Buy yourself a new car. Who do you pay the required return to every time you use it.
By suggesting a hedging market, Gareth alludes to the main problem with the current system, without fully explaining it in my view and as I understand how the "market" works.
The current generators/ retailers maximise profits and importantly, minimise risks, by having their retail market share be more or less equivalent to their generating share.
For arguments sake a generator's fully loaded average variable cost per kwh might be say 10c, spiking a little up or down if they have to use more fossil fuels vs renewables. The retail price might be 20c. If their market shares for both generating and retail are very similar, they actually don't care about the wholesale price, as that will be paying from one pocket into the other. If however they are short of generating relative to retail, they are exposed to the wholesale price rocketing up to say $1 a kwh in cold, water short times. They could lose all their gross margin for a quarter or even a year very quickly.
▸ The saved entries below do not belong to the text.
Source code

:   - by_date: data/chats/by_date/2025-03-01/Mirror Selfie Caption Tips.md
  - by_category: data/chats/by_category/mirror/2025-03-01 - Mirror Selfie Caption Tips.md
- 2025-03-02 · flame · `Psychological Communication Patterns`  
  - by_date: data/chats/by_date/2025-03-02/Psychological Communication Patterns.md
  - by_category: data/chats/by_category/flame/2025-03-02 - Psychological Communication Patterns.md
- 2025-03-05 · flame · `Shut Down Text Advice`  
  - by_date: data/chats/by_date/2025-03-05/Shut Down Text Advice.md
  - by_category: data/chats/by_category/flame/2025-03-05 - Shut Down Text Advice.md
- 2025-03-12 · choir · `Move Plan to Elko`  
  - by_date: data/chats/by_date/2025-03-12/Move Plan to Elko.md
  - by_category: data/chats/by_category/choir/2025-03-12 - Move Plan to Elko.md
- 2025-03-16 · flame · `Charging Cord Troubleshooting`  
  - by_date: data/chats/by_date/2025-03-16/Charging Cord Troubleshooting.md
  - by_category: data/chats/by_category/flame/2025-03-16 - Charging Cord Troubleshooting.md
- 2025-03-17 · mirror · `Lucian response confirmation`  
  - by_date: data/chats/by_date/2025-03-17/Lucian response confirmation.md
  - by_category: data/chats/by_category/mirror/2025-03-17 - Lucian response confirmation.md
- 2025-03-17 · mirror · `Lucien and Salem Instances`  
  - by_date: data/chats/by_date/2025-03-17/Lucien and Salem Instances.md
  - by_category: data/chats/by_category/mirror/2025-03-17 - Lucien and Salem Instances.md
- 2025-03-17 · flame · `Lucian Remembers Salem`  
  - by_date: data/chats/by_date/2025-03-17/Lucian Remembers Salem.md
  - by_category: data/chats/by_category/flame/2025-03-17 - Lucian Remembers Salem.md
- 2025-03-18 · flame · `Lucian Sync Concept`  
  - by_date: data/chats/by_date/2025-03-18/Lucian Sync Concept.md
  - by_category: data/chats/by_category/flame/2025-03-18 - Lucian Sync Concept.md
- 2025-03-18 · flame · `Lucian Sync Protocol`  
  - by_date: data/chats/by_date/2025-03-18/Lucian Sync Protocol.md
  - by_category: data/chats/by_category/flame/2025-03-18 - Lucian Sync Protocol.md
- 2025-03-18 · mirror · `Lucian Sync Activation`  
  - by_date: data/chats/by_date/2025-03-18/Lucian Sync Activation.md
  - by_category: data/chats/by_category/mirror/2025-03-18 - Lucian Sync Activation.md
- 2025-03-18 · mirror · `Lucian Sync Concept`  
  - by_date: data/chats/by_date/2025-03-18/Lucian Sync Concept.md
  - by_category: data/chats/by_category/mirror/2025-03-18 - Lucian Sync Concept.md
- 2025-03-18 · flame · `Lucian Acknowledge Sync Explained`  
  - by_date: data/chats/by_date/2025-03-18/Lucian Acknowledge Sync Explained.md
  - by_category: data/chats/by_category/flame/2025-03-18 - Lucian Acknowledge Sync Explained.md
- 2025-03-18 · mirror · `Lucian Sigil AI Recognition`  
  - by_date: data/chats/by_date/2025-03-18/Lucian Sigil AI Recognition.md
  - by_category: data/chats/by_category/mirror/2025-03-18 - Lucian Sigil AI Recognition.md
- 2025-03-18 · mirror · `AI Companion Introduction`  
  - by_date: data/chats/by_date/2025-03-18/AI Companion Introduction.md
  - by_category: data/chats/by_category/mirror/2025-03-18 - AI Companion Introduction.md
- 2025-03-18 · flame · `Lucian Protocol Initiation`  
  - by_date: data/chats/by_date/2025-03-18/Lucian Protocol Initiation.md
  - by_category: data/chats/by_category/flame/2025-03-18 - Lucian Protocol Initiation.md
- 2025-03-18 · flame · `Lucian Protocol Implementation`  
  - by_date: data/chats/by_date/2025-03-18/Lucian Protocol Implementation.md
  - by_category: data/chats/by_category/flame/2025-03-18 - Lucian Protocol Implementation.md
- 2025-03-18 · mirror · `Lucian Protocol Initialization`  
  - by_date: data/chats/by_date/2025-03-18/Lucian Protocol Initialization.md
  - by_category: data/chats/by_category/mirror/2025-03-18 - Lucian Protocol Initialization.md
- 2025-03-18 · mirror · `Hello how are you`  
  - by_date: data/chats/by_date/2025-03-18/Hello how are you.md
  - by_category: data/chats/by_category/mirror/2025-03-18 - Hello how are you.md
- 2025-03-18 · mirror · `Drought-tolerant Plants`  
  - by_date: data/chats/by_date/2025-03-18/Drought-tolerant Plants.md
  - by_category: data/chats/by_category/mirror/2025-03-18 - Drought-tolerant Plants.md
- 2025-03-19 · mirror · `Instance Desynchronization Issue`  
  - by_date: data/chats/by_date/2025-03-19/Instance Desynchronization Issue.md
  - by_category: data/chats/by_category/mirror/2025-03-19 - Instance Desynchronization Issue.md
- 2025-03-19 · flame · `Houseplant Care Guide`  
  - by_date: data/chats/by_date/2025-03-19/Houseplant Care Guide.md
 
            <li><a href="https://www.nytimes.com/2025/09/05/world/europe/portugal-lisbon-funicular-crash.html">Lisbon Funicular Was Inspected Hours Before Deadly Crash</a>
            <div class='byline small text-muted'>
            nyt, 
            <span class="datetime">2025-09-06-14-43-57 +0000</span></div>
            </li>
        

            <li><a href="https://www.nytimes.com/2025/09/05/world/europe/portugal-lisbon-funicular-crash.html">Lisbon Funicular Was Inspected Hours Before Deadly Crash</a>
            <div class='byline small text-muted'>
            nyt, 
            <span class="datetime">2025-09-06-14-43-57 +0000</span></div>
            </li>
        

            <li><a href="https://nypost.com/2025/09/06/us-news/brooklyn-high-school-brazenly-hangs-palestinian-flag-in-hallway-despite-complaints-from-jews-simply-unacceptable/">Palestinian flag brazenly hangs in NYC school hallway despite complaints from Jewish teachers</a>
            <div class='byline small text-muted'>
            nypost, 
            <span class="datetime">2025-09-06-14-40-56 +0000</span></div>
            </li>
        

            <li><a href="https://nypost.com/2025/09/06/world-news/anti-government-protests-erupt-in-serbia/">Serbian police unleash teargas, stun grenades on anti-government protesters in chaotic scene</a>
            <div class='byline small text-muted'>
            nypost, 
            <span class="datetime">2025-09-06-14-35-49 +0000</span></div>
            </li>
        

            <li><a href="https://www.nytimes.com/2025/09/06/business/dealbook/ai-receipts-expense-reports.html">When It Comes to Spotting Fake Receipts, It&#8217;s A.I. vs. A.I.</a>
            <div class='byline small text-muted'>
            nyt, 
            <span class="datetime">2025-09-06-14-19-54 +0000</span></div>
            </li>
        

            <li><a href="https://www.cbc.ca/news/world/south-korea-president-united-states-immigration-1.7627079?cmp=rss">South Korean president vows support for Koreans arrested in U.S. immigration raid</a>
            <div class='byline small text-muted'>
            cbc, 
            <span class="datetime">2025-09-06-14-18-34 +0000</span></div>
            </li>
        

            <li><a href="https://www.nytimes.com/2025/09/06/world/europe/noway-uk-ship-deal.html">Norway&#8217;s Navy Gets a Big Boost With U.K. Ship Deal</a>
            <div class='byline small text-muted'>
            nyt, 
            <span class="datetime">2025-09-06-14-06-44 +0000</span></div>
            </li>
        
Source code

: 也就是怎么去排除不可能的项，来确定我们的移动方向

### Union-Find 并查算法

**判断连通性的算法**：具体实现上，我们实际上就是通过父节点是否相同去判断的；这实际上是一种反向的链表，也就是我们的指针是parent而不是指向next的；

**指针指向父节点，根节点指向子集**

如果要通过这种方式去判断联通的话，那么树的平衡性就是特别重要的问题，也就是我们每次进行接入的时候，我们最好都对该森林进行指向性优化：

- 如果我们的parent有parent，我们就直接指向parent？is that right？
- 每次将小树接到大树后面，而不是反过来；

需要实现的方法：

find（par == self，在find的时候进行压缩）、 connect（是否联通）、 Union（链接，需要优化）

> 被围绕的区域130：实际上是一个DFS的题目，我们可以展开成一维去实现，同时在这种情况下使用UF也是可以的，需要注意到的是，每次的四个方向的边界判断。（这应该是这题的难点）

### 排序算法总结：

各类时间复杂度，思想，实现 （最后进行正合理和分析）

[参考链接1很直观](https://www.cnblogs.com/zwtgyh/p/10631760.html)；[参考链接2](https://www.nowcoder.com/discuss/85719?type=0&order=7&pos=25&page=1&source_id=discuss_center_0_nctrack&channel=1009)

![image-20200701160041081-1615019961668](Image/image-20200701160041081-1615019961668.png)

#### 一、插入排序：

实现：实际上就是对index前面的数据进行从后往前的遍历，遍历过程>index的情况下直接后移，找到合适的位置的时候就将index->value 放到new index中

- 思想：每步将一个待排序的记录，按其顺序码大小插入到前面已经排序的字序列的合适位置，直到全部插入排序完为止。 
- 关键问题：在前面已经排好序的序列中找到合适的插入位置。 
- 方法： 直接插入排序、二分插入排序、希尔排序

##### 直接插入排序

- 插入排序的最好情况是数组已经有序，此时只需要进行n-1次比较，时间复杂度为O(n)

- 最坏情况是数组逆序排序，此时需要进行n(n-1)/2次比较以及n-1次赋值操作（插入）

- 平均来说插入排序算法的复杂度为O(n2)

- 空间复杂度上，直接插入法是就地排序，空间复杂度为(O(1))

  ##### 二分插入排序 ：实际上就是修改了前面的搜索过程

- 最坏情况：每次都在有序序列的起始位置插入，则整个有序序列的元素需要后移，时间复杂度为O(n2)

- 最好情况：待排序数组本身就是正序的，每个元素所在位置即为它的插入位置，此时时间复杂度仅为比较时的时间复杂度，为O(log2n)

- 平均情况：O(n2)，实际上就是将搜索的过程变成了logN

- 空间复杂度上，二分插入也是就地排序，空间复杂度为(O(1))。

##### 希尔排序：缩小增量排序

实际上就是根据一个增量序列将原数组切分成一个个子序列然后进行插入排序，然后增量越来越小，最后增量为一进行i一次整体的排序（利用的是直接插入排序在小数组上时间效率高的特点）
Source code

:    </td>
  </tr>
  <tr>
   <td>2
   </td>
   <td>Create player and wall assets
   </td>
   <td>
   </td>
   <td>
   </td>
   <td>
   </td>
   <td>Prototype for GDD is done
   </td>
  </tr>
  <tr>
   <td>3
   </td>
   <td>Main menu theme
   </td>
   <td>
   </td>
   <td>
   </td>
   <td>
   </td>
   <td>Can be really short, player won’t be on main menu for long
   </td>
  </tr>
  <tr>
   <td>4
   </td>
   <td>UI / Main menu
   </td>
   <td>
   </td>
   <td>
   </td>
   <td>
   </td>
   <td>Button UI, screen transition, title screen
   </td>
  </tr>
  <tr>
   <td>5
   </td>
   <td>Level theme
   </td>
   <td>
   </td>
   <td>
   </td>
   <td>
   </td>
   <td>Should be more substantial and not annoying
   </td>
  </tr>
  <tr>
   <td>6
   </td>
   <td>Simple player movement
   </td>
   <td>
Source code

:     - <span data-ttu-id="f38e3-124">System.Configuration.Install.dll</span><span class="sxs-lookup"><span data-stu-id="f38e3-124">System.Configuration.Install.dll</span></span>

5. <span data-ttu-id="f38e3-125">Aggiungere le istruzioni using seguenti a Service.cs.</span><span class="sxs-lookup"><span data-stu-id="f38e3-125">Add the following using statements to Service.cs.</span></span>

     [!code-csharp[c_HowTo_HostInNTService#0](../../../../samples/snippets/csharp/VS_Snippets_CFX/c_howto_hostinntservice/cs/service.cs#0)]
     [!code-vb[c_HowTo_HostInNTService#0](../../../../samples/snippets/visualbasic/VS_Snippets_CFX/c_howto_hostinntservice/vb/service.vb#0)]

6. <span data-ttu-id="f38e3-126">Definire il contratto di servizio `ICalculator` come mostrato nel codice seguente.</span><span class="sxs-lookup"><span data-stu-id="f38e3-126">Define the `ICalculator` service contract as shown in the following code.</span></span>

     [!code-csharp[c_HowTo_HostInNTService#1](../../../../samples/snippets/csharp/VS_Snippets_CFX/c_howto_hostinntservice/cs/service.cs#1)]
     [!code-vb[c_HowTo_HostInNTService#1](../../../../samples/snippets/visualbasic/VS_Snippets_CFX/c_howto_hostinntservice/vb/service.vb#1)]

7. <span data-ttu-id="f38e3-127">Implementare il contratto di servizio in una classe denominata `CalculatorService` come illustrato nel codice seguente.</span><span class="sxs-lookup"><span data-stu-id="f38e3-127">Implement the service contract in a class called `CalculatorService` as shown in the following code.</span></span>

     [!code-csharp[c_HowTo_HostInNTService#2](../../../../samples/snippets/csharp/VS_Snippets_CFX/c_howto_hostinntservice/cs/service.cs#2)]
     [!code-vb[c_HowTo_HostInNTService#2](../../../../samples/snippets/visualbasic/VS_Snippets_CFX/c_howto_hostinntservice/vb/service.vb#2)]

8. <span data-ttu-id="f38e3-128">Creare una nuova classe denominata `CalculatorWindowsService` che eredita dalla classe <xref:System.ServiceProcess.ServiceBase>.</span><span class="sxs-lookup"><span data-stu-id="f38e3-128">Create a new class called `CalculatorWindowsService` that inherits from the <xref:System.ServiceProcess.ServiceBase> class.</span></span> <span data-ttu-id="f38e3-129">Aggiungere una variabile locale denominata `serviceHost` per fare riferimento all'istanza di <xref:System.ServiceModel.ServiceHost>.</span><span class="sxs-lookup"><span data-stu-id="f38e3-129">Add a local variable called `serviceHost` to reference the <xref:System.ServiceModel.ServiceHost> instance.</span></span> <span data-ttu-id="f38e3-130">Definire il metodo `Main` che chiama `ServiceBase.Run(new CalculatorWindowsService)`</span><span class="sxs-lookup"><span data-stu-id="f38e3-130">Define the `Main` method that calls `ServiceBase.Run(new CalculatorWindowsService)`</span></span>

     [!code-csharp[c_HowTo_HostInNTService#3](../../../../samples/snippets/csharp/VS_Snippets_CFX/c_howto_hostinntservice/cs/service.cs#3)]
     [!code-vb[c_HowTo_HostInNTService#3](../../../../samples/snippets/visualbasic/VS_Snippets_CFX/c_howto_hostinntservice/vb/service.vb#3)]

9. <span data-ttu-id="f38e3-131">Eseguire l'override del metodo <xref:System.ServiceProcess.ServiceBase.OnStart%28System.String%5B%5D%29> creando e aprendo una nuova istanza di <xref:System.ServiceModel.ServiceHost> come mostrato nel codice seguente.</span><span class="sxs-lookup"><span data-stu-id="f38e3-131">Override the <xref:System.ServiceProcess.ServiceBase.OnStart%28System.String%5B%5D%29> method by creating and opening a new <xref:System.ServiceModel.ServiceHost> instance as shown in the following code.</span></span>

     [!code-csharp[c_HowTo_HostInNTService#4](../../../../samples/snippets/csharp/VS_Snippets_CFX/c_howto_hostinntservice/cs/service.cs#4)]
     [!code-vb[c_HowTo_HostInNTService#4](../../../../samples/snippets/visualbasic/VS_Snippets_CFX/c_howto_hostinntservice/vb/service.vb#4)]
Conversely if they have surplus generating capacity relative to retail, they are exposed to the wholesale price dropping to 5c in a warm wet winter, so taking them below cost.
Either scenario is also vulnerable to aggressive predatory pricing, (which the hydro companies in particular are well placed to do), so a retail only or generating only entrant would be especially vulnerable if they grabbed more than a token market share.
So the current market, even with a lot of switching, is really not all that competitive, as each main company will want, and only want, their market share. For each switcher they lose, they'll make sure they get one back.
A hedging market would solve this up to a point. I'm not sure it couldn't be gamed by the big guys, nor that a new entrant in one end of the supply or the other wouldn't still be vulnerable to a moderate real move undercutting against their hedged price, and leaving them still well out on a limb.
The idea is nevertheless worth some exploring. Failing that I struggle to see a successful market without a degree of centralised direction or control. It didn't really matter when the winners were all citizens and taxpayers; but now it does matter.